STUDY MATERIAL:
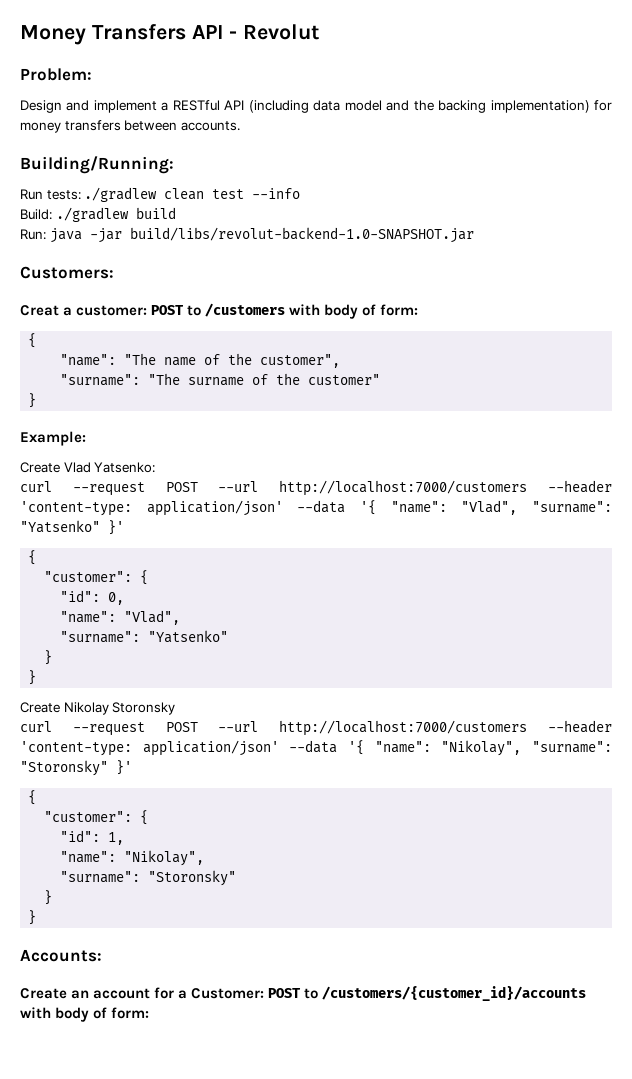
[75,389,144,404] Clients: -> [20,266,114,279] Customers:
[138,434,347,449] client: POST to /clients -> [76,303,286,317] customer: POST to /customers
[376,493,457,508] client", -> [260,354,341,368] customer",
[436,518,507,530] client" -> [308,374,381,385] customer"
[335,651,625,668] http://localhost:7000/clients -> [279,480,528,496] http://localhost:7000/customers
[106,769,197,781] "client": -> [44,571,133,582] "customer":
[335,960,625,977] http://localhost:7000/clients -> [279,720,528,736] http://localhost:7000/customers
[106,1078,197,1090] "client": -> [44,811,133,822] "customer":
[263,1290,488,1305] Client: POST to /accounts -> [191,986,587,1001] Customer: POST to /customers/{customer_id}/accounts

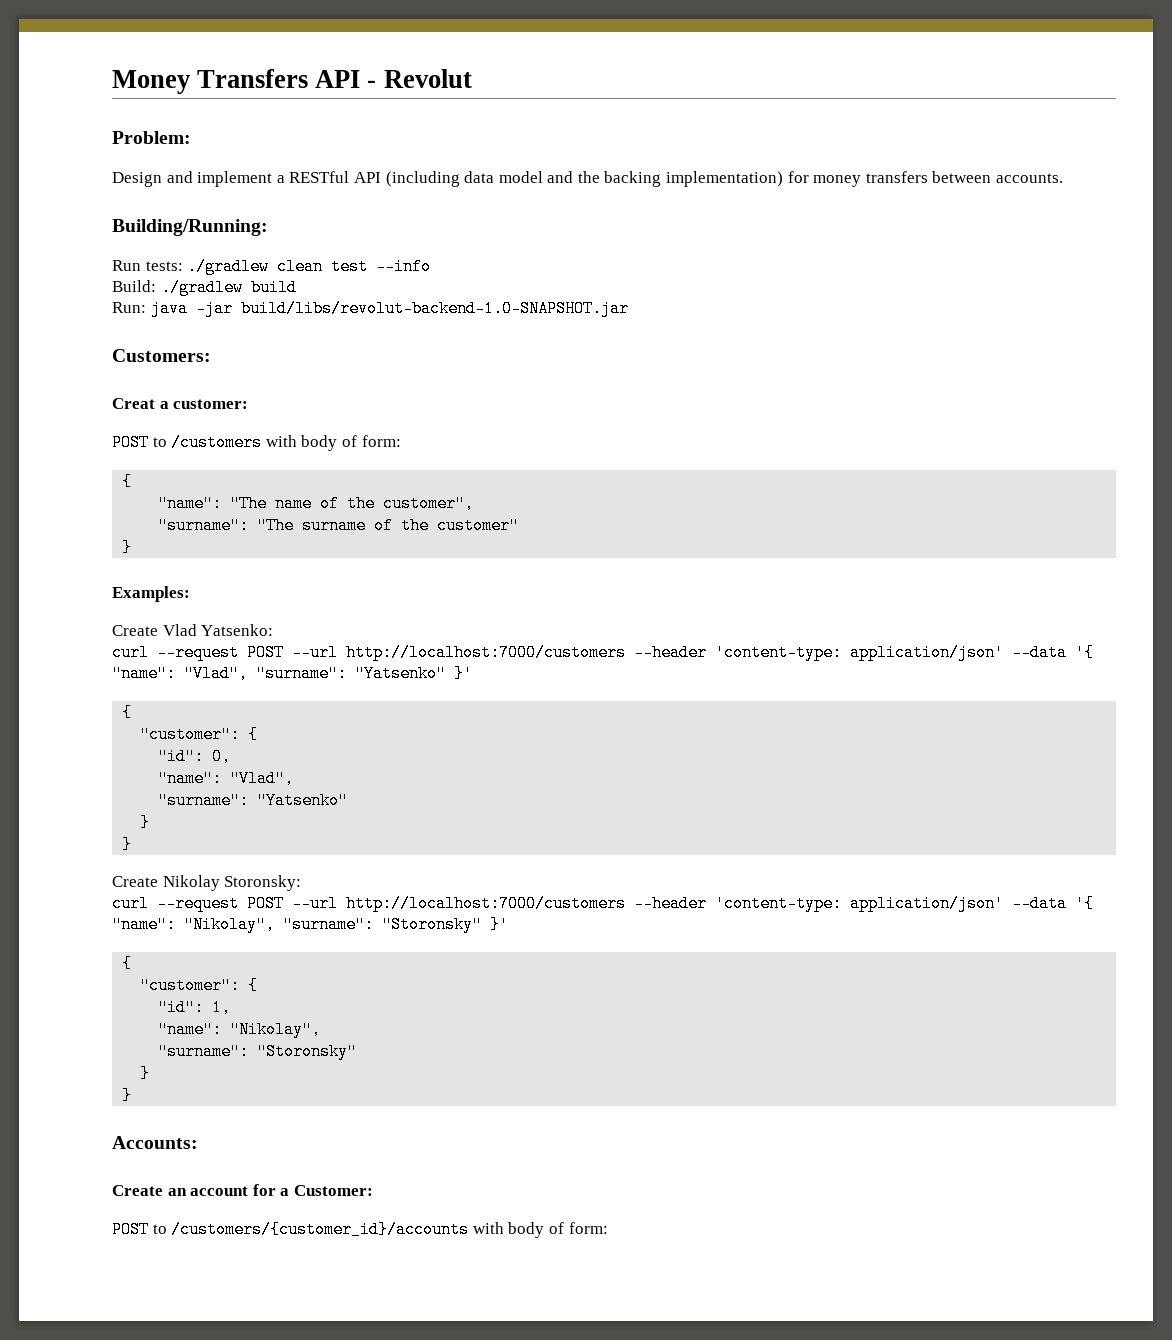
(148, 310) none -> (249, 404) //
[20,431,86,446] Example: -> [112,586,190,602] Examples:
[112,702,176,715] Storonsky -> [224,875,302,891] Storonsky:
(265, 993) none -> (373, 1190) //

WHAT NEEDS TO BE DONE: Go through the listing above and retype it exactly, skipping every picture.

RESPONSE TO THE TASK:
[75,389,144,404] Clients: -> [20,266,114,279] Customers:
[138,434,347,449] client: POST to /clients -> [76,303,286,317] customer: POST to /customers
[376,493,457,508] client", -> [260,354,341,368] customer",
[436,518,507,530] client" -> [308,374,381,385] customer"
[335,651,625,668] http://localhost:7000/clients -> [279,480,528,496] http://localhost:7000/customers
[106,769,197,781] "client": -> [44,571,133,582] "customer":
[335,960,625,977] http://localhost:7000/clients -> [279,720,528,736] http://localhost:7000/customers
[106,1078,197,1090] "client": -> [44,811,133,822] "customer":
[263,1290,488,1305] Client: POST to /accounts -> [191,986,587,1001] Customer: POST to /customers/{customer_id}/accounts

(148, 310) none -> (249, 404) //
[20,431,86,446] Example: -> [112,586,190,602] Examples:
[112,702,176,715] Storonsky -> [224,875,302,891] Storonsky:
(265, 993) none -> (373, 1190) //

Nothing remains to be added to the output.